What are Tyrosine kinases?
A tyrosine kinase is an enzyme that can transfer a phosphate group from ATP to a protein in a cell.
Receptor tyrosine kinases: The receptor itself has tyrosine kinase activity
- The receptor tyrosine kinases are not only cell surface transmembrane receptors, but are also enzymes having kinase activity resides in their cytosolic kinase domain.
- The kinase domain of the receptor catalyzes the transfer of a phosphate group from a nucleoside triphosphate donor (ATP) to tyrosine residues in proteins.
Eg: EGFR, PDGFR etc
Non receptor tyrosine kinases: Cytosolic enzymes that are responsible for catalyzing the transfer of a phosphate group from a nucleoside triphosphate donor (ATP) to tyrosine residues in proteins.
Examples: ZAP70, JAK family, SRC family, ABL family etc
JAK are usually associated with cytokine receptors
Cytokine receptors are cell-surface glycoproteins that bind specifically to cytokines and transduce their signals.

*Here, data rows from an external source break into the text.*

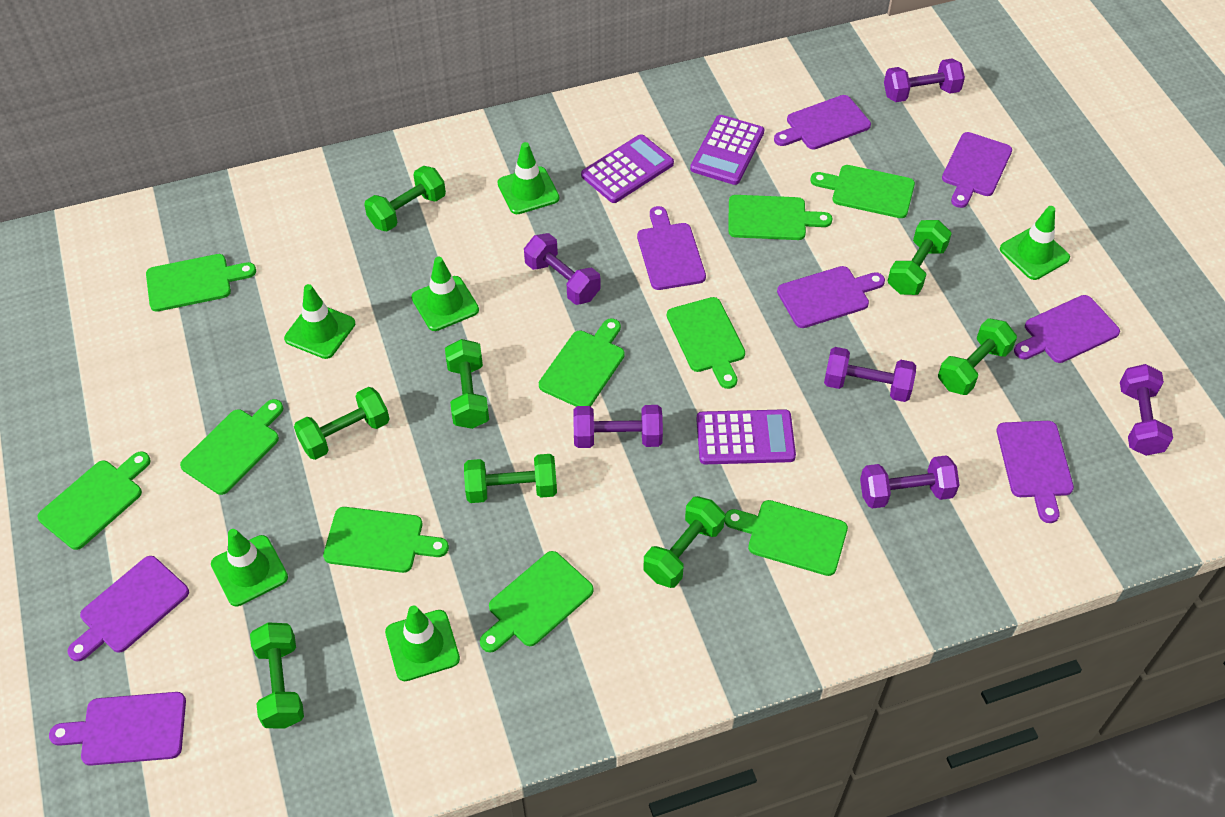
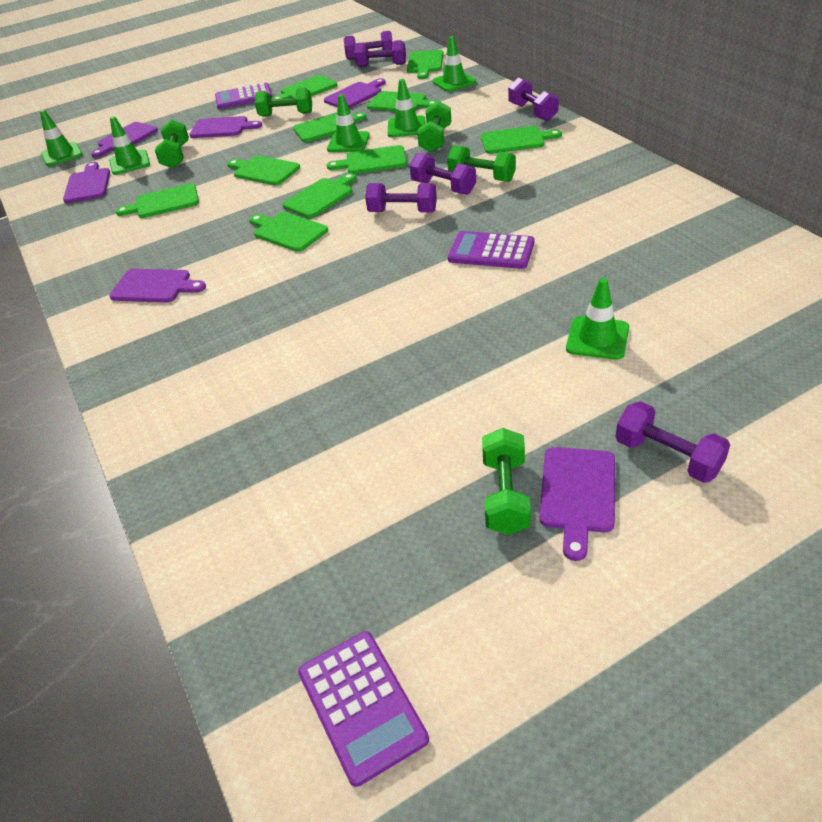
green dumbbell: [250,623,304,728] [294,387,389,460] [364,166,446,232] [445,339,489,429] [464,454,557,503] [643,496,725,588] [888,220,952,295] [938,318,1017,395] = 8 -> [155,120,189,168] [255,88,312,117] [417,101,451,152] [447,145,516,182] [482,428,531,535] = 5
purple cutting board: [49,692,186,766] [67,556,189,661] [637,206,706,290] [774,95,871,150] [777,266,885,328] [942,132,1012,208] [997,421,1074,523] [1014,295,1120,363] = 8 -> [63,162,110,203] [91,122,158,158] [109,269,206,303] [189,116,262,138] [324,78,386,108] [539,447,615,561] = 6

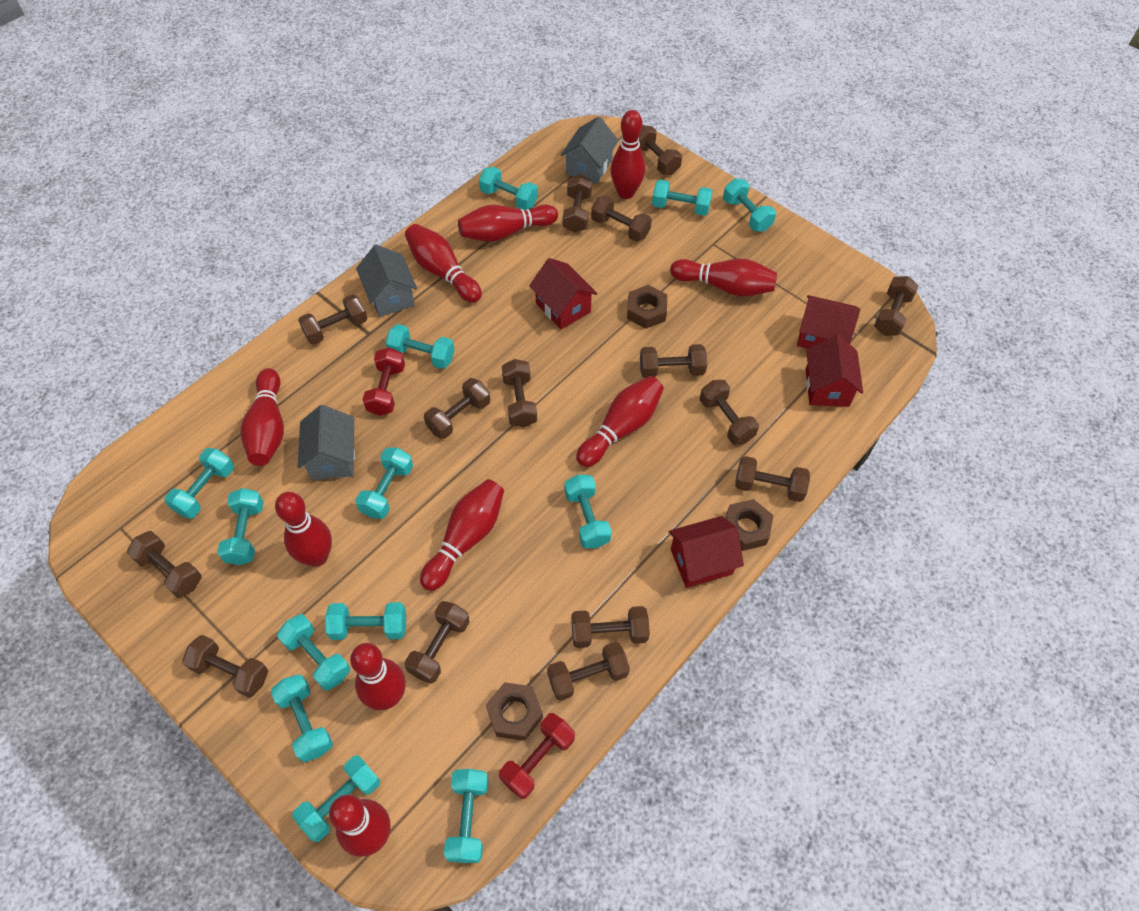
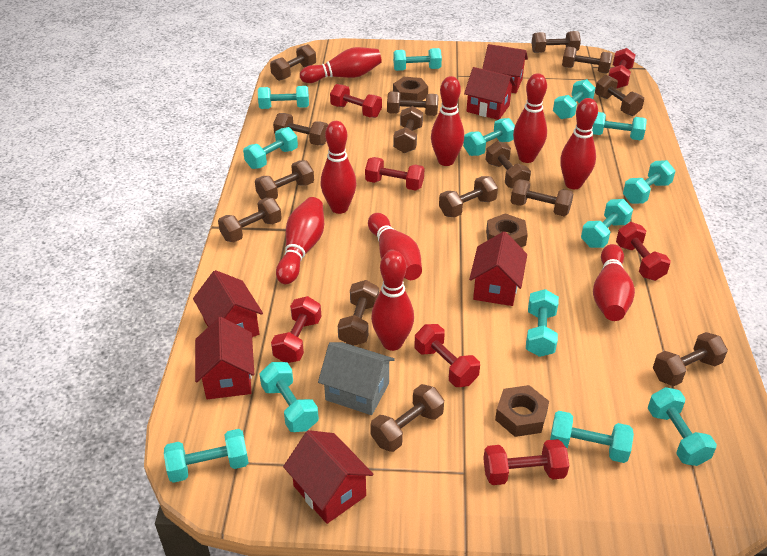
grey house: [298,405,355,480] [356,245,417,317] [561,117,619,184] = 3 -> [318,342,395,415] = 1
red bowling pin: [240,368,284,466] [275,492,332,567] [329,795,391,857] [350,643,406,710] [405,224,482,303] [420,479,504,591] [458,205,558,242] [576,376,664,467] [610,110,646,199] [670,259,777,297] = 10 -> [276,197,324,284] [300,47,382,83] [321,121,357,214] [368,213,422,280] [371,251,414,351] [431,76,464,166] [513,73,547,163] [560,98,598,189] [593,244,635,321] = 9
red dumbbell: [363,348,405,416] [499,713,575,799] = 2 -> [271,296,321,363] [330,84,382,118] [365,157,424,191] [414,324,480,387] [483,439,570,485] [609,48,635,89] [616,222,671,281] = 7
red house: [529,258,598,330] [668,516,744,588] [797,295,860,349] [806,335,863,407] = 4 -> [193,270,263,337] [195,317,254,399] [283,430,374,524] [464,67,516,120] [469,231,527,306] [482,44,528,93] = 6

Cytokine receptors fall within five families (Based on 3 dimensional structures)
- Immunoglobulin superfamily receptors
- Class I cytokine receptor family (also known as the hematopoietin receptor family)

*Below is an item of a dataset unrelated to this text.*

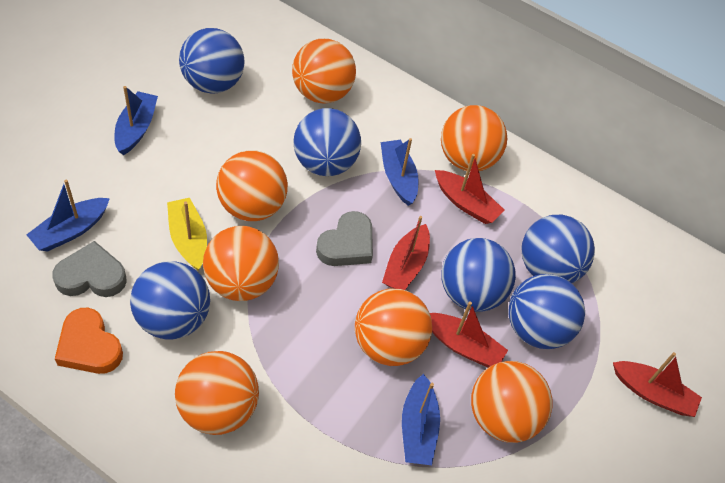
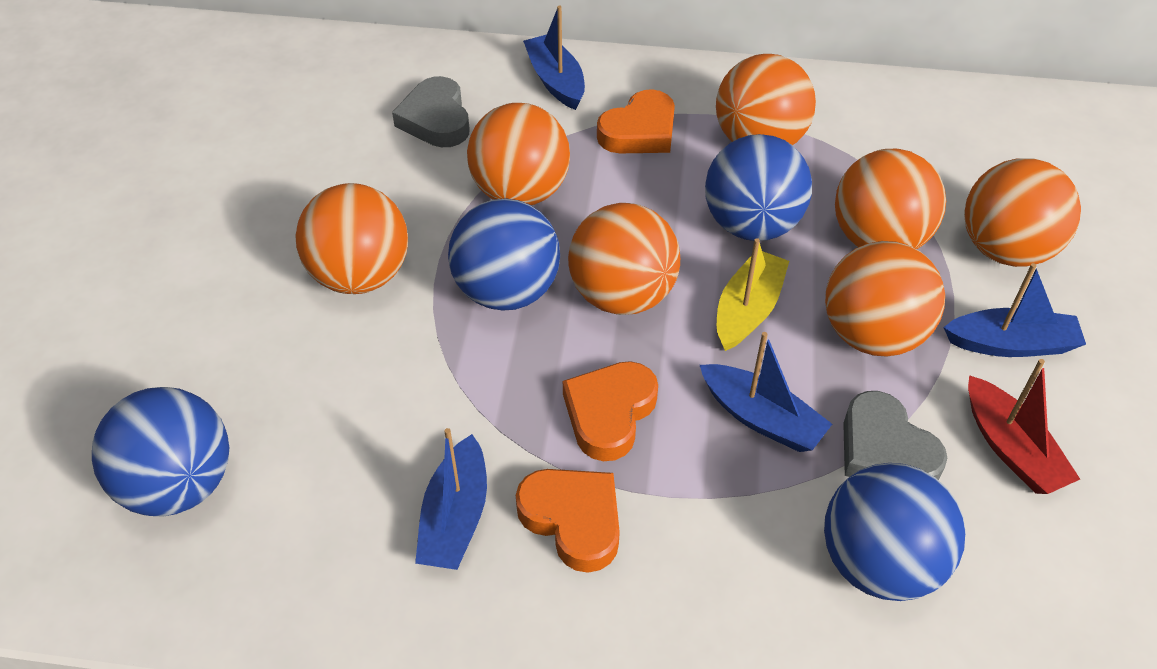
blue ball: [130,261,210,339] [179,28,245,94] [293,108,361,176] [441,238,516,312] [508,274,585,349] [521,215,595,283] = 6 -> [92,387,229,516] [448,198,560,311] [705,134,812,241] [824,463,966,601] = 4
orange heart: [55,308,123,374] = 1 -> [516,469,620,573] [563,361,658,461] [597,89,675,153] = 3
red boat: [382,216,430,290] [430,301,508,368] [435,154,505,224] [613,352,702,417] = 4 -> [968,359,1080,494] = 1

- Class II cytokine receptor family (also known as the interferon receptor family)
- TNF receptor family
- Chemokine receptor family (GPCR)
Cytokine receptors have no intrinsic tyrosine kinase activity.
Class I and Class II cytokine receptors are associated with cytoplasmic tyrosine kinases called JAKs that are activated when a cytokine binds to its receptor.
The most-studied class I cytokine receptors are the growth hormone receptor (GHR) and erythropoietin receptor (EPOR).
Refer: Erythropoietin signaling cascade
Different cytokine receptors evoke different cellular responses by activating different STATs.